NEW YORK — If a minor league player says an umpire is acting like a robot this year, he might be right.
Computer umpires for balls and strikes are coming to a low-level minor league but are a while away from the big leagues.
Major League Baseball plans to use Automated Ball-Strike technology (ABS) in eight of nine ballparks at the Low-A Southeast League, which starts play May 4 across Florida as minor league baseball resumes after a one-year break caused by the coronavirus pandemic.
The Major League Baseball Umpires Association agreed in its labor contract that started in 2020 to cooperate and assist if Commissioner Rob Manfred decides to utilize the system at the major league level. MLB intends to include the subject in talks this year to replace the agreement with the players’ association that expires Dec. 1.
“It’s hard to handicap if, when or how it might be employed at the major league level, because it is a pretty substantial difference from the way the game is called today,” Chris Marinak, MLB’s chief operations and strategy officer, said Wednesday during an on-line presentation on 2021 innovation and fan engagement.
MLB tracks the accuracy of ball-strike calls by its plate umpires but doesn’t release the figures. Umpire Ángel Hernández, in a lawsuit filed against Major League Baseball, said his accuracy on ball-strike calls increased from 92.19% in 2012 to 96.88% in 2016.
The independent Atlantic League became the first American professional league to let a computer call balls and strikes at its All-Star Game in July 2019 and experimented with ABS during the second half of that season. It also was used in the Arizona Fall League for top prospects that year, drawing complaints of its calls of breaking balls.
“The goal here is really to focus on demonstrating system reliability and to start to get more athlete feedback from more players, coaches and umpires,” Marinak said. “The technology is really in pretty good shape.”
Minor league experiments this year also include pitch timers at Triple-A, Double-A and Low-A (15 seconds with bases empty, 20 seconds with runners), a limit of two pickoff attempts per plate appearance at Low-A with an automatic balk for a failed attempt on a third, a requirement pitchers must step off the rubber before pickoffs at High-A, a requirement infielders at Double-A have both feet on the infield dirt and an option to require two infielders on each side of second base; and 18-inch bases instead of 15-inch at Triple-A.
Marinak said players subject to the ABS will be measured before their first game, and the top of the strike zone will be 56% of their height and the bottom 28%. The strike zone will be measured two-dimensionally at the front of home plate.
“We have a significant amount of accuracy in this new system, I think slightly plus or minus 0.1 inches,” he said. “The technology has really matured and gotten to the point where it’s ready to go. The delay in terms of the next step in terms of trying to implement the automated-ball strike system is really getting the players to understand how it works and try to get feedback on the shape and the design of the zone and other sort of behind the scenes features about how the system is sort of structured and communicated with players.
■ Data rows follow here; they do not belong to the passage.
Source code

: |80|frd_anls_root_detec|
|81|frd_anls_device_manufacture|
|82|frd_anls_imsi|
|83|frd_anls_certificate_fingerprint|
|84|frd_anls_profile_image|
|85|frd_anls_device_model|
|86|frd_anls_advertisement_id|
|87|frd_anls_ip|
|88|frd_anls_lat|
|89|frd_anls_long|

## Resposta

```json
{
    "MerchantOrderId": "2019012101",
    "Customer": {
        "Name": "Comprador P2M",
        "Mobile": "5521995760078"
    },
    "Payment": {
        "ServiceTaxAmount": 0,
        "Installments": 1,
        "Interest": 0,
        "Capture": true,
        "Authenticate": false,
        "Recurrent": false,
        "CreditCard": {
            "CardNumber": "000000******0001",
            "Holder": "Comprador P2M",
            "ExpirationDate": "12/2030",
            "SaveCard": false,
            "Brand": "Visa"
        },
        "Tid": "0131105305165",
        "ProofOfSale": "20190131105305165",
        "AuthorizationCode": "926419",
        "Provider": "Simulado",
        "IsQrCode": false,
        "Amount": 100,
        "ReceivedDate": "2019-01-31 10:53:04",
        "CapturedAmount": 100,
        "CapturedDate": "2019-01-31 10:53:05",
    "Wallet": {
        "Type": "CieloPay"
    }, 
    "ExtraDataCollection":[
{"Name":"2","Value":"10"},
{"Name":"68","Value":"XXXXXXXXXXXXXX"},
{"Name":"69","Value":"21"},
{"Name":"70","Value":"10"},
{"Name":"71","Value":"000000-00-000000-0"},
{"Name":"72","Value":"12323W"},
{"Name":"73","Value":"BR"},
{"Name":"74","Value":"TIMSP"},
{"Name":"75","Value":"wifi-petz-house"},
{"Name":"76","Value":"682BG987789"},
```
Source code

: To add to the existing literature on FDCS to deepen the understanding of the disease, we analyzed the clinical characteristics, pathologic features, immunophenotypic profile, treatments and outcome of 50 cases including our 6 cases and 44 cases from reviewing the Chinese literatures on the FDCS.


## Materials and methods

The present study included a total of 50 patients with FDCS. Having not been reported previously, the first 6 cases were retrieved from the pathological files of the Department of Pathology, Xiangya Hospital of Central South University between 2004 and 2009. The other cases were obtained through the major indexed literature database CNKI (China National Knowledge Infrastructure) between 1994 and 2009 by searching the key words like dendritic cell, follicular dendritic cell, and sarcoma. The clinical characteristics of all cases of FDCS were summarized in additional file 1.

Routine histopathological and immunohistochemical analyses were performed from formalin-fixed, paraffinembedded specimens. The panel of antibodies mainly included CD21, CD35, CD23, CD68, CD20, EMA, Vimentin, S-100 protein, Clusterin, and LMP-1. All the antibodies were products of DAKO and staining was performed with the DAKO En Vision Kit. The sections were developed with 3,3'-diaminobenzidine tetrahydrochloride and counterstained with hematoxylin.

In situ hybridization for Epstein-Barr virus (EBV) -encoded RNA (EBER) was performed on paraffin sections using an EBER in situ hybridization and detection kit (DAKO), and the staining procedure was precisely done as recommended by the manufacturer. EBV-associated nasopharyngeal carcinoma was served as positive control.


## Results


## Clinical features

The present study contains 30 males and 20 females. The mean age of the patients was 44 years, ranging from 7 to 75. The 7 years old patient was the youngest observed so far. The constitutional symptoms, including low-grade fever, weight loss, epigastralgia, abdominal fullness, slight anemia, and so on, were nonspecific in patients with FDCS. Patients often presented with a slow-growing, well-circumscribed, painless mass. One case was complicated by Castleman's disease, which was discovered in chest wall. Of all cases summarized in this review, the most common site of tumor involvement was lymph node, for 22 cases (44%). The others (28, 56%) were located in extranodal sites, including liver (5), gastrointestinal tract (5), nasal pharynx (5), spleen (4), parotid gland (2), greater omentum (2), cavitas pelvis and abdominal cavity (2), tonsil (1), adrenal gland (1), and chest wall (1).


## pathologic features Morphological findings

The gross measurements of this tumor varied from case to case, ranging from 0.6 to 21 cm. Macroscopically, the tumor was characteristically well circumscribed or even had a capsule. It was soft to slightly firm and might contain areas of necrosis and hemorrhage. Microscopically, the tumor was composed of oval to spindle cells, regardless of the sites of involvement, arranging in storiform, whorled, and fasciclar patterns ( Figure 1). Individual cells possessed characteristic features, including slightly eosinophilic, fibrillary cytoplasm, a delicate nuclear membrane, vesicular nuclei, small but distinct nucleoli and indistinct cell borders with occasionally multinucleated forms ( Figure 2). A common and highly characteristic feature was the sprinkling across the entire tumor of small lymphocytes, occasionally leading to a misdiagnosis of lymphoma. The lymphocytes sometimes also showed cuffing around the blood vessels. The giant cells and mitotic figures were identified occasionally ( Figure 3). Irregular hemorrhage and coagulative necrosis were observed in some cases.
"That’s our main focus now, is trying to widen the audience of players who have used the tool and try to get feedback around how we handle certain circumstances that probably don’t come to mind on a daily basis.”
One concern is what to call a pitch that comes through the strike zone and bounces on the plate, such as a sharp curveball, or a breaking ball at the chin that drops into the zone.
The rule book says the strike zone is square, the area over home plate ranging from the midpoint between a batter’s shoulders and the top of his uniform pants to the hollow beneath the kneecap. Marinak admitted “the zone is not actually called that way.”
“There’s a long history in the game of people just sort of just understanding by their eyes and their feel what’s either a strike and what’s not a strike,” he said. “And I think we have a lot of work to do to decide what is the zone with this automated system? Is it more of an oval-shaped zone, which is more consistent with what’s called today? Is it a square zone? Is it a three-dimensional zone? How does the zone shift from hitter to hitter? Is it literally the zone drawn every single pitch, as is written in the book, or is it a fixed zone that’s based on your height as a hitter, no matter how much you sort of squat down or stand up?”
MLB anticipates also using ABS this season in the Atlantic League, which is now a partner league, and possibly during the Arizona Fall League.
“So there’s a lot of those questions that need to be resolved before it could be used extensively at any sort of major league level. And that’s what our goal is for this year,” Marinak said. “And I just think it’s hard to handicap right now how that process is going to play out, how long it’s going to take, what the feedback from the players is going to be, what the feedback from the umpires is going to be and how we would translate that into a timeline to bring that into the major league level. And then there’s also the question of whether we like the way that it behaves or not or performs. And I think we need to get a better sense of that, as well.”